## Begin GIVEN DATA

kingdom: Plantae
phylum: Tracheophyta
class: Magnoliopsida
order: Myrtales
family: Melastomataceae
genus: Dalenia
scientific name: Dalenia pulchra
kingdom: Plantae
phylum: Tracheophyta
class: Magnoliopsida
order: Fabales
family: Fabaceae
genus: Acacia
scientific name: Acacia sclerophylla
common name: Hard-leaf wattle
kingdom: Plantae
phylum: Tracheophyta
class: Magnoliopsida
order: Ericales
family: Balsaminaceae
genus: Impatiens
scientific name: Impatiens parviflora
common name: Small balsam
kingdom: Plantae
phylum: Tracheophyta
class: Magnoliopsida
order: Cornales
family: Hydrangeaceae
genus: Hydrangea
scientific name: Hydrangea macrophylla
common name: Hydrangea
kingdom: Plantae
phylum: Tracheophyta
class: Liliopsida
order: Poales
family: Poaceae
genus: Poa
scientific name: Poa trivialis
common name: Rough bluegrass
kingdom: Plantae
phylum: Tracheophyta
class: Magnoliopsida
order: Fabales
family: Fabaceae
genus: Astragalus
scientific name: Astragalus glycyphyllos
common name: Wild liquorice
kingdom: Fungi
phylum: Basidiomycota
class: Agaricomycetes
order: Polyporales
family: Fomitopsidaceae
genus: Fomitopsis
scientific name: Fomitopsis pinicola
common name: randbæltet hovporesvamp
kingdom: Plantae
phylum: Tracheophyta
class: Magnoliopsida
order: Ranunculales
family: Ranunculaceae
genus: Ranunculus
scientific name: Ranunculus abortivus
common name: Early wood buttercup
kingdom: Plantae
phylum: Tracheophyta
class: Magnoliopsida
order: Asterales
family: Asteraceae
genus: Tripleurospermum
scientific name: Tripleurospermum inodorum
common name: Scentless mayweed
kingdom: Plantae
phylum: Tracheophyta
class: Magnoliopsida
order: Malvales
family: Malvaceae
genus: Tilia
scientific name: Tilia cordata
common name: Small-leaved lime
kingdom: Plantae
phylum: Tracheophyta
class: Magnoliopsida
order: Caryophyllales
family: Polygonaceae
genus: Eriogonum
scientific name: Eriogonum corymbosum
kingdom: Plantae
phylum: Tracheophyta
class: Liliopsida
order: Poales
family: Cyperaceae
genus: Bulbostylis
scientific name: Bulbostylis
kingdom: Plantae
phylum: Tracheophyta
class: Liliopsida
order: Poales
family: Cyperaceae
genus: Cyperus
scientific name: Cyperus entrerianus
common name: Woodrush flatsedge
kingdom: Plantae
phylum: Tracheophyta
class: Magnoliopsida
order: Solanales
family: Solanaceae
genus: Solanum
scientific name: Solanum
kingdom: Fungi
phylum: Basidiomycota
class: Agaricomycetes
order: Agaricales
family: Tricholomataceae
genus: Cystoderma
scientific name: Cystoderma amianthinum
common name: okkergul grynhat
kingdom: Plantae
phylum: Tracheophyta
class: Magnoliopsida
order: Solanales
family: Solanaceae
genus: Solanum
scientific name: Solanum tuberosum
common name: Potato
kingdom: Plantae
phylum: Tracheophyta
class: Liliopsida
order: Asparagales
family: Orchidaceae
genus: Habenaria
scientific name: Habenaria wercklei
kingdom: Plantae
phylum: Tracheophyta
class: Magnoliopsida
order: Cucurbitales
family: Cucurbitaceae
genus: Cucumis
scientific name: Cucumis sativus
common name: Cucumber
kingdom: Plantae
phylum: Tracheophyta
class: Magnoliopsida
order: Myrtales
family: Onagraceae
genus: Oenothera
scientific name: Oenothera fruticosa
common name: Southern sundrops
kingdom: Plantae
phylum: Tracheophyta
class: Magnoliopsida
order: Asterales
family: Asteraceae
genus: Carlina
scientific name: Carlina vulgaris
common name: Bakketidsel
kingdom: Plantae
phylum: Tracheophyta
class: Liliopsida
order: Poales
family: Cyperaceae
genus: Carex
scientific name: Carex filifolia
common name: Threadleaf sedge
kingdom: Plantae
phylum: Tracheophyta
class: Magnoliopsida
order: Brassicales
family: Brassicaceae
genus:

## End GIVEN DATA

* [BRIEF]
Rewrite the records above, replacing every "common name" with "vernacular name" and leaving all else unchanged.

* [WRITTEN SOLUTION]
kingdom: Plantae
phylum: Tracheophyta
class: Magnoliopsida
order: Myrtales
family: Melastomataceae
genus: Dalenia
scientific name: Dalenia pulchra
kingdom: Plantae
phylum: Tracheophyta
class: Magnoliopsida
order: Fabales
family: Fabaceae
genus: Acacia
scientific name: Acacia sclerophylla
vernacular name: Hard-leaf wattle
kingdom: Plantae
phylum: Tracheophyta
class: Magnoliopsida
order: Ericales
family: Balsaminaceae
genus: Impatiens
scientific name: Impatiens parviflora
vernacular name: Small balsam
kingdom: Plantae
phylum: Tracheophyta
class: Magnoliopsida
order: Cornales
family: Hydrangeaceae
genus: Hydrangea
scientific name: Hydrangea macrophylla
vernacular name: Hydrangea
kingdom: Plantae
phylum: Tracheophyta
class: Liliopsida
order: Poales
family: Poaceae
genus: Poa
scientific name: Poa trivialis
vernacular name: Rough bluegrass
kingdom: Plantae
phylum: Tracheophyta
class: Magnoliopsida
order: Fabales
family: Fabaceae
genus: Astragalus
scientific name: Astragalus glycyphyllos
vernacular name: Wild liquorice
kingdom: Fungi
phylum: Basidiomycota
class: Agaricomycetes
order: Polyporales
family: Fomitopsidaceae
genus: Fomitopsis
scientific name: Fomitopsis pinicola
vernacular name: randbæltet hovporesvamp
kingdom: Plantae
phylum: Tracheophyta
class: Magnoliopsida
order: Ranunculales
family: Ranunculaceae
genus: Ranunculus
scientific name: Ranunculus abortivus
vernacular name: Early wood buttercup
kingdom: Plantae
phylum: Tracheophyta
class: Magnoliopsida
order: Asterales
family: Asteraceae
genus: Tripleurospermum
scientific name: Tripleurospermum inodorum
vernacular name: Scentless mayweed
kingdom: Plantae
phylum: Tracheophyta
class: Magnoliopsida
order: Malvales
family: Malvaceae
genus: Tilia
scientific name: Tilia cordata
vernacular name: Small-leaved lime
kingdom: Plantae
phylum: Tracheophyta
class: Magnoliopsida
order: Caryophyllales
family: Polygonaceae
genus: Eriogonum
scientific name: Eriogonum corymbosum
kingdom: Plantae
phylum: Tracheophyta
class: Liliopsida
order: Poales
family: Cyperaceae
genus: Bulbostylis
scientific name: Bulbostylis
kingdom: Plantae
phylum: Tracheophyta
class: Liliopsida
order: Poales
family: Cyperaceae
genus: Cyperus
scientific name: Cyperus entrerianus
vernacular name: Woodrush flatsedge
kingdom: Plantae
phylum: Tracheophyta
class: Magnoliopsida
order: Solanales
family: Solanaceae
genus: Solanum
scientific name: Solanum
kingdom: Fungi
phylum: Basidiomycota
class: Agaricomycetes
order: Agaricales
family: Tricholomataceae
genus: Cystoderma
scientific name: Cystoderma amianthinum
vernacular name: okkergul grynhat
kingdom: Plantae
phylum: Tracheophyta
class: Magnoliopsida
order: Solanales
family: Solanaceae
genus: Solanum
scientific name: Solanum tuberosum
vernacular name: Potato
kingdom: Plantae
phylum: Tracheophyta
class: Liliopsida
order: Asparagales
family: Orchidaceae
genus: Habenaria
scientific name: Habenaria wercklei
kingdom: Plantae
phylum: Tracheophyta
class: Magnoliopsida
order: Cucurbitales
family: Cucurbitaceae
genus: Cucumis
scientific name: Cucumis sativus
vernacular name: Cucumber
kingdom: Plantae
phylum: Tracheophyta
class: Magnoliopsida
order: Myrtales
family: Onagraceae
genus: Oenothera
scientific name: Oenothera fruticosa
vernacular name: Southern sundrops
kingdom: Plantae
phylum: Tracheophyta
class: Magnoliopsida
order: Asterales
family: Asteraceae
genus: Carlina
scientific name: Carlina vulgaris
vernacular name: Bakketidsel
kingdom: Plantae
phylum: Tracheophyta
class: Liliopsida
order: Poales
family: Cyperaceae
genus: Carex
scientific name: Carex filifolia
vernacular name: Threadleaf sedge
kingdom: Plantae
phylum: Tracheophyta
class: Magnoliopsida
order: Brassicales
family: Brassicaceae
genus:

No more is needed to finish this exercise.